35 responses to “Business, Branding and the Art of Storytelling”

  1. Social comments and analytics for this post…

    This post was mentioned on Twitter by remarkablogger: RT @jonathanfields Business, Branding and the Art of Storytelling http://bit.ly/dcwlgA (pls RT)…

  2. […] This post was mentioned on Twitter by remarkablogger, Grant Griffiths, Kim Howard, Jan Martinus, Santi Chacon and others. Santi Chacon said: Business, Branding and the Art of Storytelling: Ever wonder how to make yourself stand out from all the other bus… http://bit.ly/dcwlgA […]

  3. Zadling says:

    I’m a huge fan of incorporating storytelling into marketing material. People love reading a good story. It develops a personal connection between the buyer and seller and establishes an element of trust. People want to believe in someone else and people love hearing a great success story. I’ve included a personal story about how and why I started my company in my about us section. So far it has gotten a lot of positive feedback. Great article!

  4. ami says:

    Great post – I think we often miss out on opportunities to tell our story – even when our story is a good one! I’m talking to a local public radio station about using social media to tell their story, they’ve got so much great stuff to share, and, as you say, telling or crafting the legend can mean having more and better interactions with your audience.

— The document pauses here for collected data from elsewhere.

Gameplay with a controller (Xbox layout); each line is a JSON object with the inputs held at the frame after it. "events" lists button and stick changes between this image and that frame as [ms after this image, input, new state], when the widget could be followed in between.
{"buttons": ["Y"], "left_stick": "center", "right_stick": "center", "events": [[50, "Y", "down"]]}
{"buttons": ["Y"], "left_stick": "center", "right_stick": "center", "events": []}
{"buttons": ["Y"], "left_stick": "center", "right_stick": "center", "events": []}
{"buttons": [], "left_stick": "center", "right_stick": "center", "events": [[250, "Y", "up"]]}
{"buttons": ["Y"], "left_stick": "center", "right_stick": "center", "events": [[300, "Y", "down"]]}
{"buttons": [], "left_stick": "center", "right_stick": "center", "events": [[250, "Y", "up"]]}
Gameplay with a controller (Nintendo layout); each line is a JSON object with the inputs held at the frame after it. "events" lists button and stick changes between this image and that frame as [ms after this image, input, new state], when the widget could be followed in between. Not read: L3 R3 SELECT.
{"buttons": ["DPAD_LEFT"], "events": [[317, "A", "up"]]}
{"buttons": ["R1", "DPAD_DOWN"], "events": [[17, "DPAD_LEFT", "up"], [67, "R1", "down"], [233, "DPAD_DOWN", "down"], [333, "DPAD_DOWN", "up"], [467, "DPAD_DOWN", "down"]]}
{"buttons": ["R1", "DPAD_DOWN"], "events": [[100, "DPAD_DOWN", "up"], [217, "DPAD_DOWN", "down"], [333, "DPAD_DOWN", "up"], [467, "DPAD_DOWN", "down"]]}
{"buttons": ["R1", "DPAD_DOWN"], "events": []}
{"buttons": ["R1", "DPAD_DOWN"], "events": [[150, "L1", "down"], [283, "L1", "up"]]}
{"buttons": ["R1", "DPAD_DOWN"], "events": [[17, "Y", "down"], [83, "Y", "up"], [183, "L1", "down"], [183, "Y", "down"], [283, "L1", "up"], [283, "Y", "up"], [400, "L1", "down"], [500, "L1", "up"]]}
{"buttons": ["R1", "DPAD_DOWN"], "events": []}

    2 resources I’ve been reading recently that align well with your post: Made to Stick, by the Heath brothers, about communicating in a way that gets your message to ‘stick’ with your target audience and motivates them to take action and The Hero with a Thousand Faces by Joseph Campbell.

  5. JeanPWebster says:

    I LOVE the storytelling analogy. I am going to write my story tonight & see where it takes me. Thanks.

  6. Mary E. Ulrich says:

    Do you have any examples of blogs telling personal stories like you described?

  7. John Sherry says:

    I heartely agree Jonathan. We all love a story (especially a true one) as we see ourselves often reflected in it or relate one of our experiences to the narrative. Above all it supplies a human touch to a business world reminding us all what really matters. I tell my story too simply because I’m the same as those I talk to who have lived through something called life. A sensible piece I really liked and a great fresher approach to the normal business and branding by numbers found elsewhere. Hope there’s more to come!

  8. Hiro Boga says:

    Story is such a powerful way for us to meet each other at the boundary of our differences, only to find ourselves in each other. Thank you for lovely post.

    Hiro

  9. Jonathan,

    This is great stuff, as usual.

    Love the story… get the story and so often overlook the story when writing… yet find myself always relying on them in conversation.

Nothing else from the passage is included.